The Handle System is a powerful tool to create globally resolvable identifiers, but Handles alone aren’t persistent. To put the “P” in PID, we need DOIs, or Digital Object Identifiers. DOIs are Handles with guaranteed persistence, which makes them a reliable tool for citation and provenance. You can identify a DOI by its prefix beginning with “10.XXX”.
The DOI Foundation governs the DOI system, ensuring once a DOI is minted, it stays up, regardless of whether or not the original institution exists or not. We want to use DOIs as identifiers for Digital Specimens and Media Objects to facilitate citation and persistent referencing of our resources.

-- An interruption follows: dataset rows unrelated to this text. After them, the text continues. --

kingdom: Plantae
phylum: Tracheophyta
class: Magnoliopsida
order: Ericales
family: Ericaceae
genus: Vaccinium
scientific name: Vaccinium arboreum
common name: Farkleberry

There’s a catch, however: only trusted organisations, called Registration Agencies (RAs), can mint DOIs. These organisations form a community dedicated to persistent, reliable identifiers. While it’s unclear whether or not DiSSCo will establish a new RA or partner with an existing one, we do know that we’ll need to set up comprehensive DOI infrastructure.
DOI Infrastructure
In this section, we’ll go over our preliminary DOI infrastructure. Code referenced in this section is all available on our GitHub:
Infrastructure as Code Using Terraform
Our first step was to provision resources on AWS. To do so, we used Terraform, an Infrastructure as Code (IaC) tool that lets us describe exactly what resources we want deployed on the cloud. By using IaC, we can easily manage complex infrastructure and track any changes through version control.
For the DOI infrastructure, our setup is relatively simple: a compute instance connected to a PostgreSQL database, all within a controlled private network. The DOI infrastructure was made completely independent from the rest of DiSSCo infrastructure by design; this will allow whatever RA mints DOIs for Digital Specimens to serve the wider collections community, rather than just DiSSCo. Because we’ve used Infrastructure as Code, we can easily transfer ownership to another organisation if need arises.

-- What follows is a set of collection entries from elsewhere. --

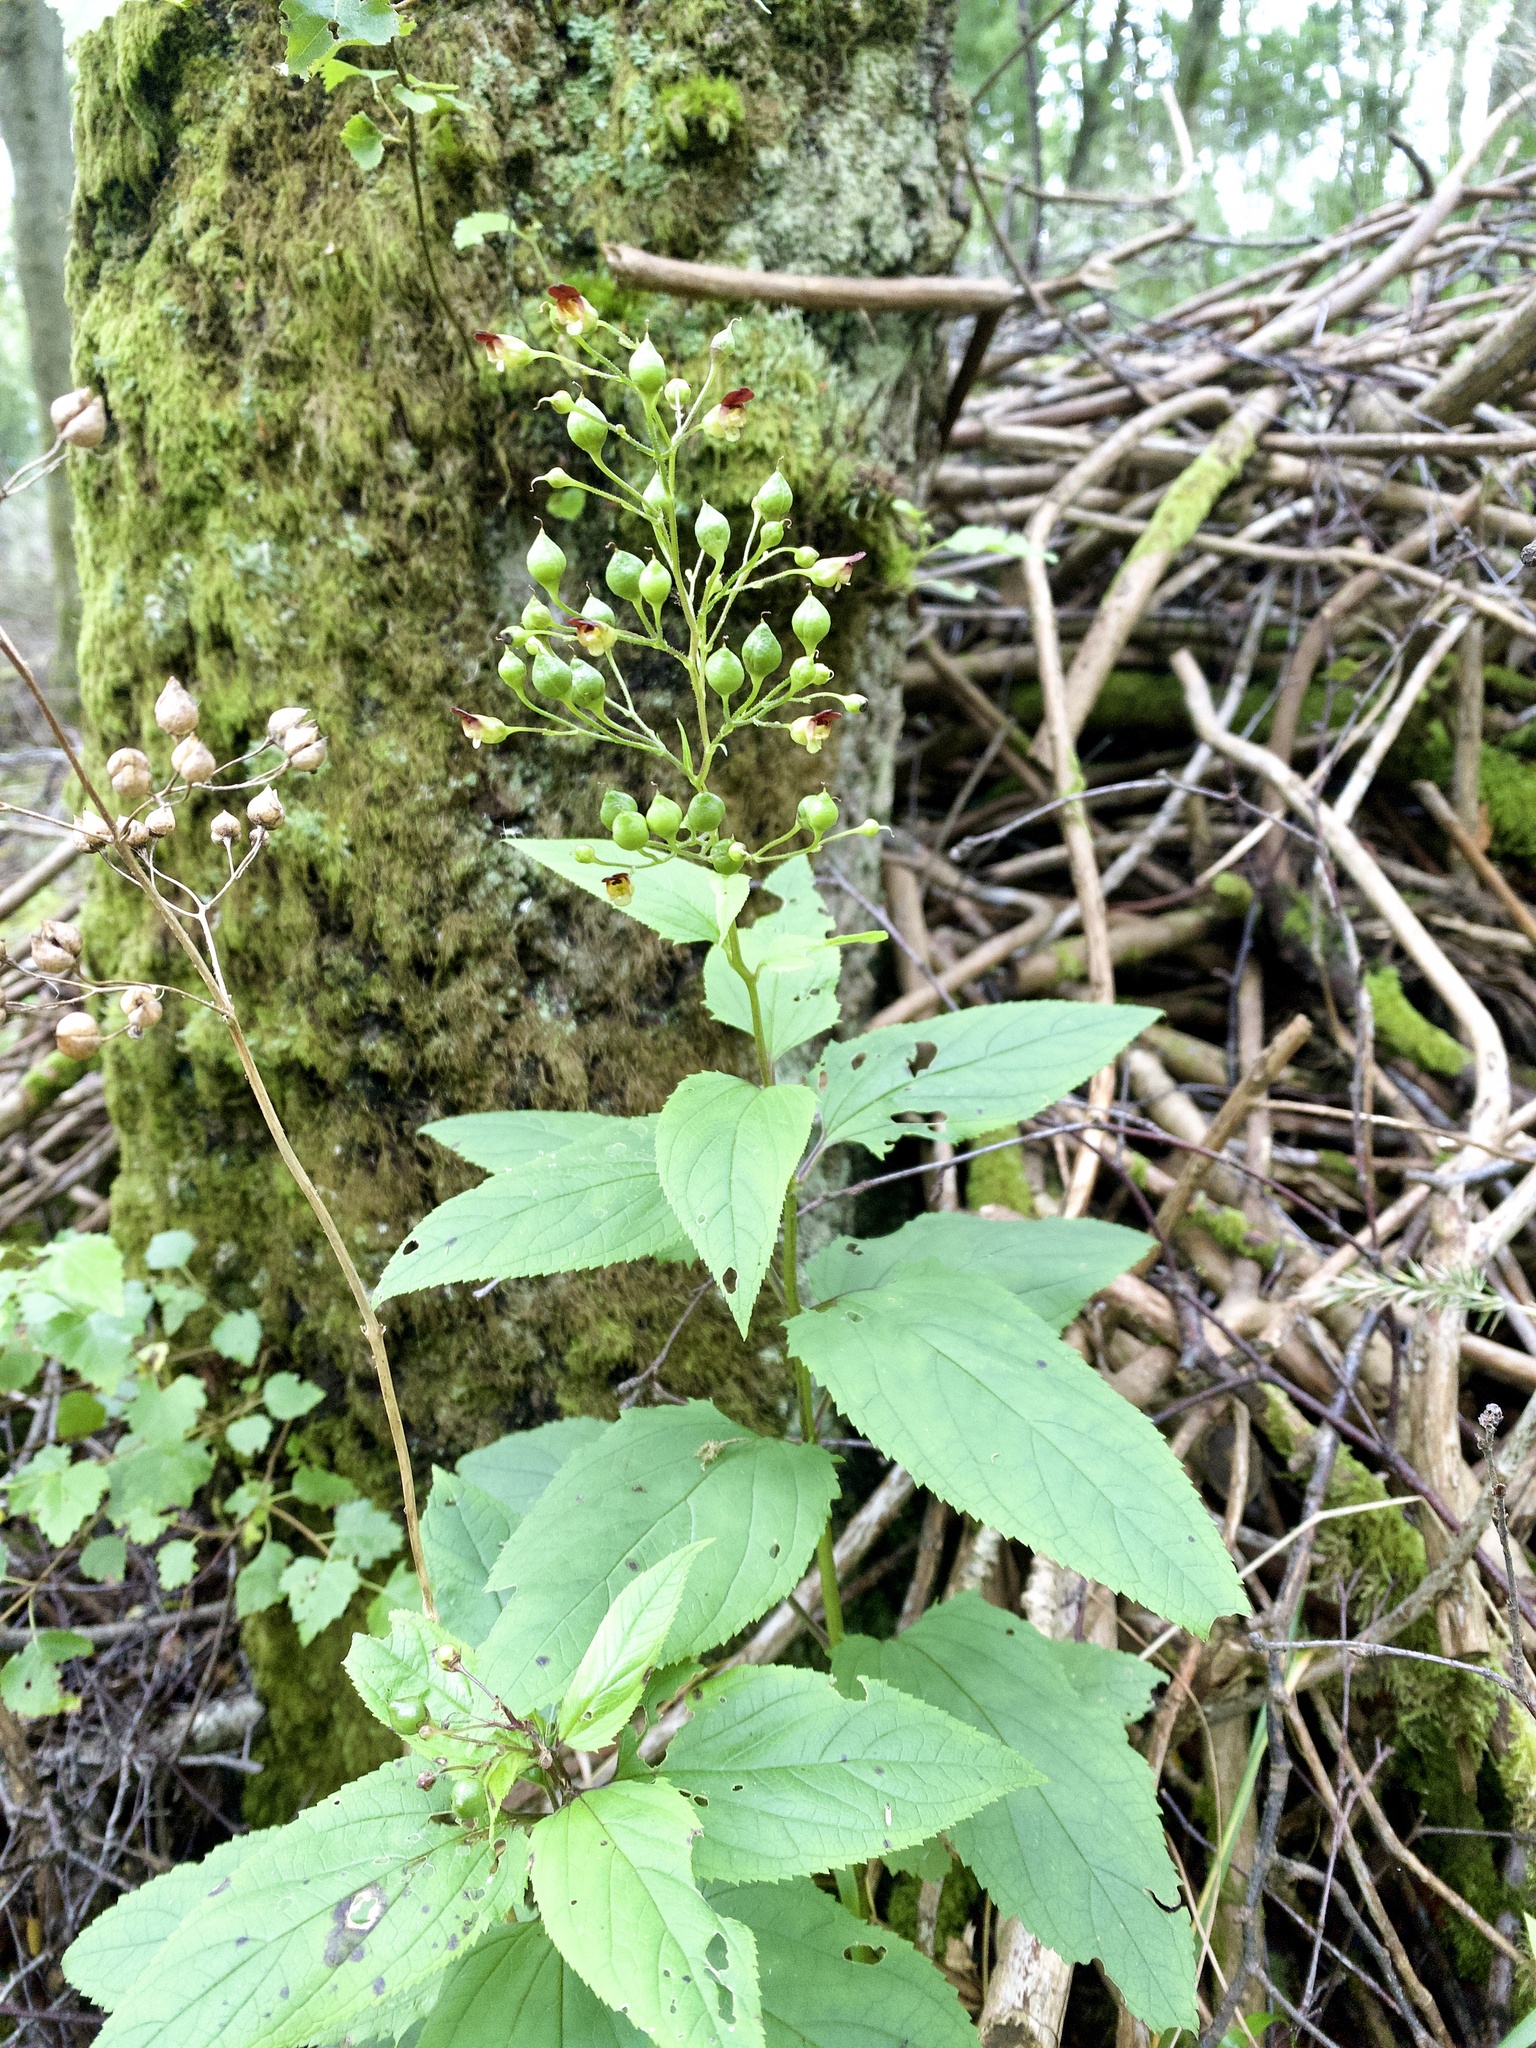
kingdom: Plantae
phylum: Tracheophyta
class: Magnoliopsida
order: Lamiales
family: Scrophulariaceae
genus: Scrophularia
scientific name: Scrophularia nodosa
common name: Common figwort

Containerized Applications
Once our cloud infrastructure was set up, we containerized the applications we needed to run our DOI system. We set up a handle server, which acts as the resolution system for our DOIs. We also containerized our Identifier Manager API, which allows us to quickly create batches of identifiers. The DiSSCo Infrastructure connects to the API via a secured public endpoint. The API and the server use the same PostgreSQL database as storage. Essentially, the API acts as our writer, and the handle Server exposes the contents of this database to the Global Handle Registry.

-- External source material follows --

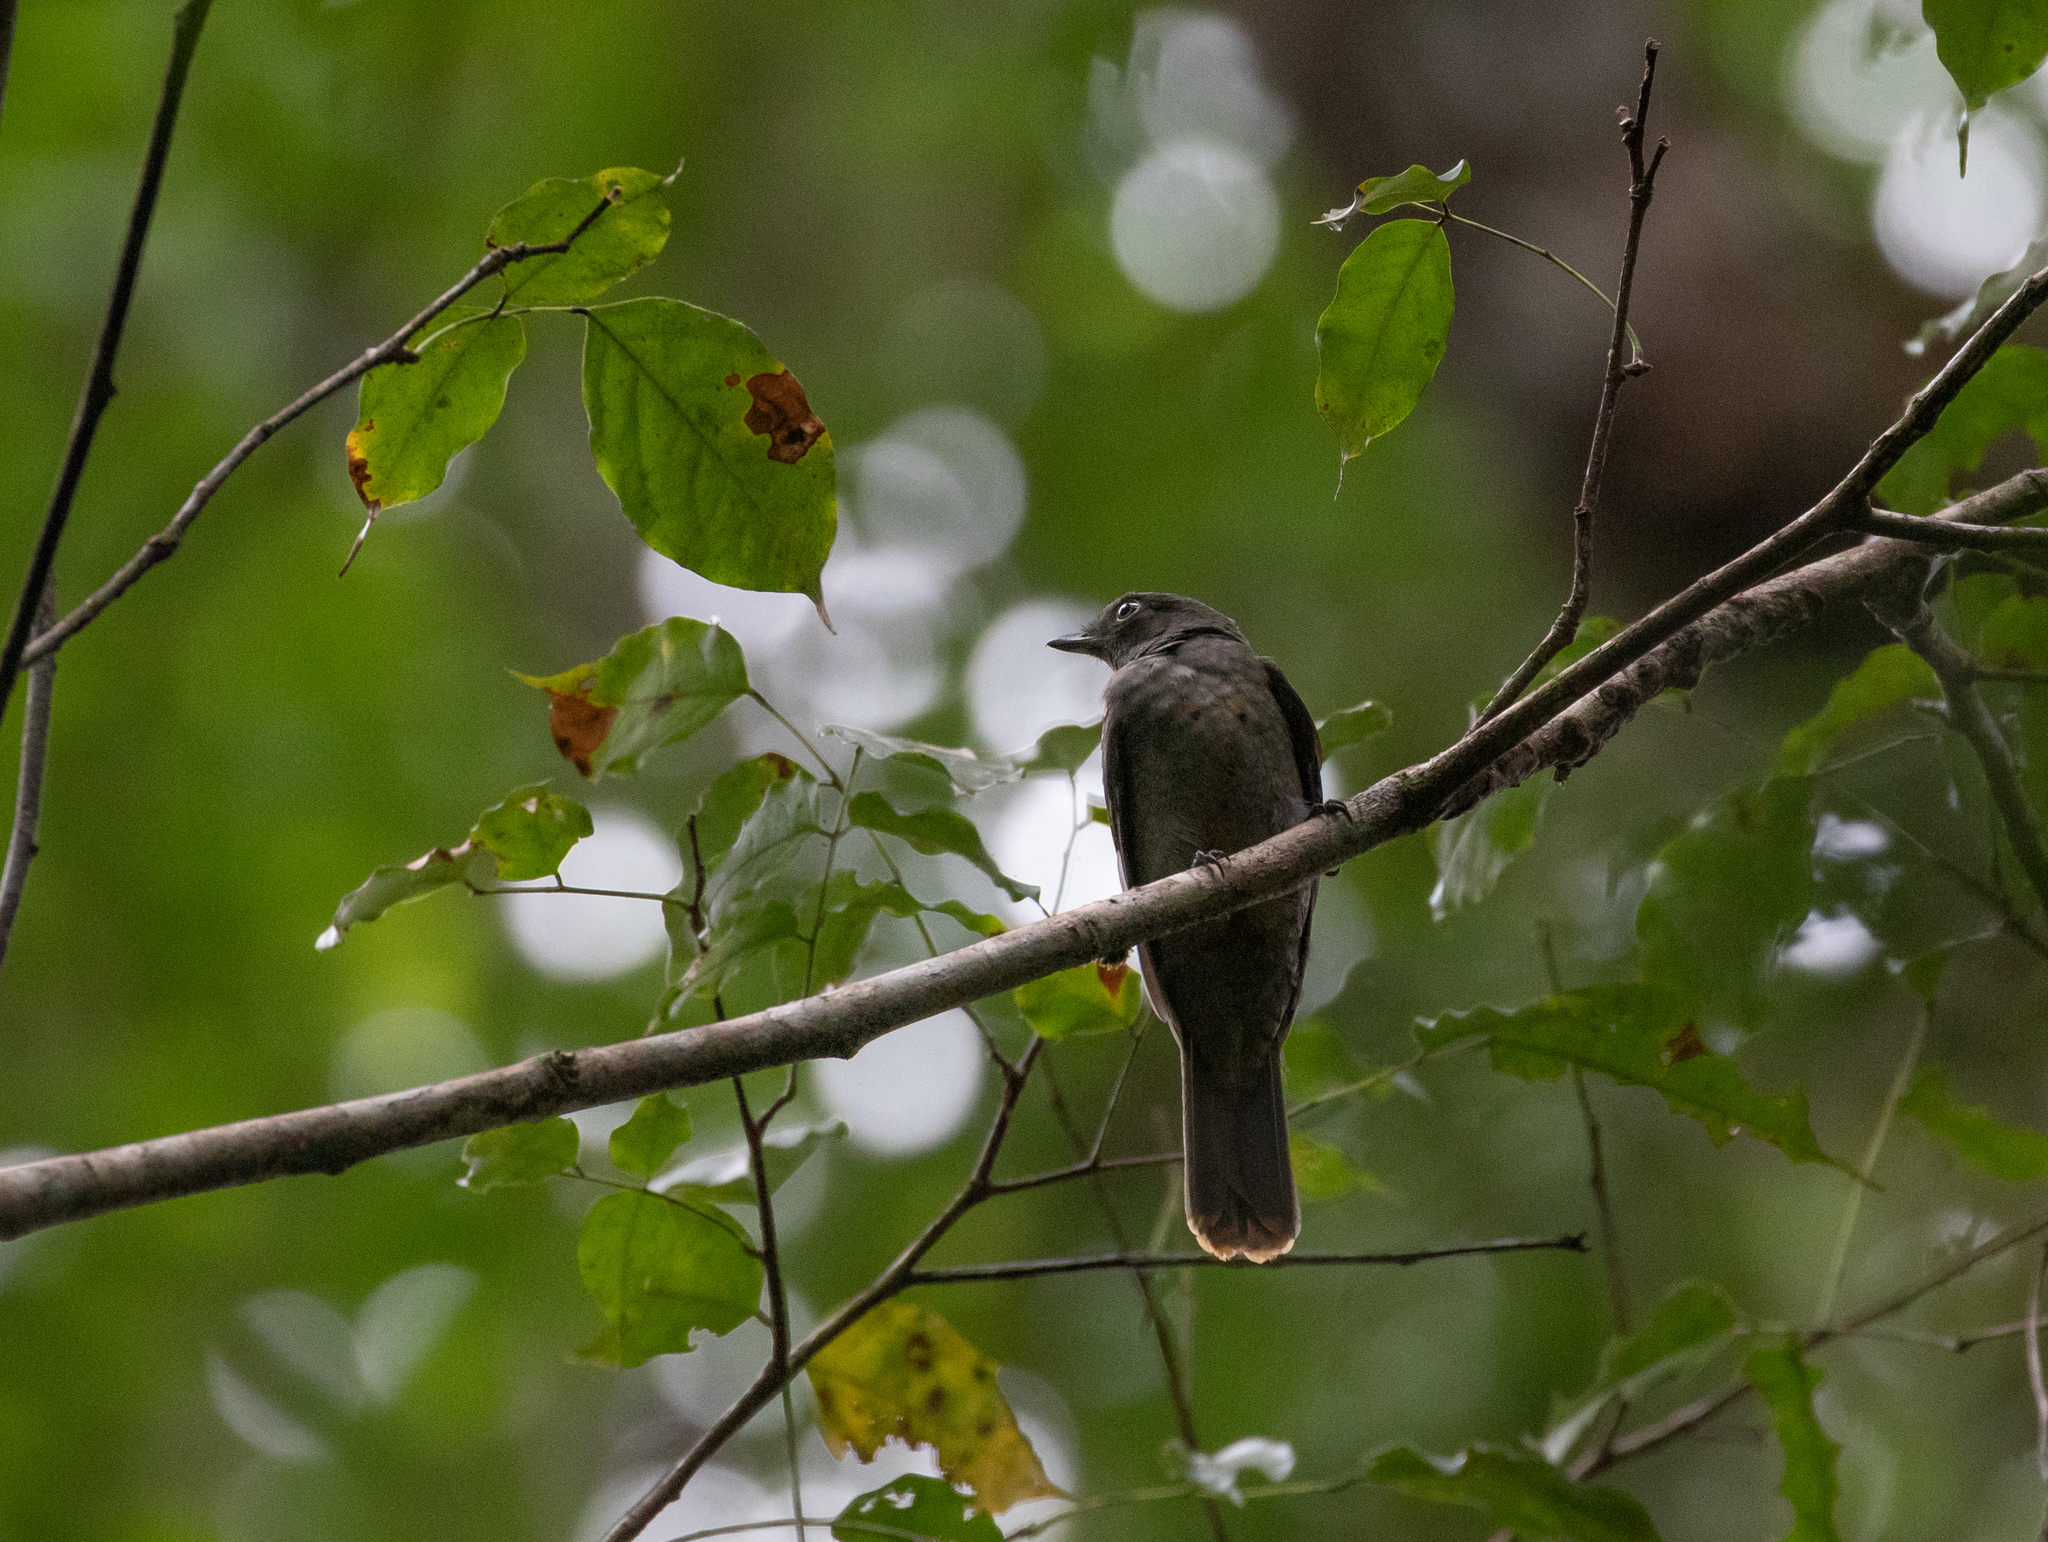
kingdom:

With all the containerized applications (plus a handy Nginx proxy setup and Let’s Encrypt-issued SSL certificates), the system looks like this:

An actor looking to publish a Digital Specimen may do so through DiSSCo services. DiSSCo services call our DOI API endpoint, which publishes the record (including the FDO Profile!) to the DOI database. Anything published to that database can be looked up by the global handle infrastructure, allowing the identifiers to be resolved.
What’s Next?
This test setup demonstrates that DiSSCo is capable of developing and maintaining reliable DOI infrastructure. While we’re not quite ready for permanent specimen data, this is a step in the right direction towards FAIR and FAIR Digital Objects implementation. As our infrastructure develops and our data model matures, we’re getting closer to linking and annotating collections data across DiSSCo partners.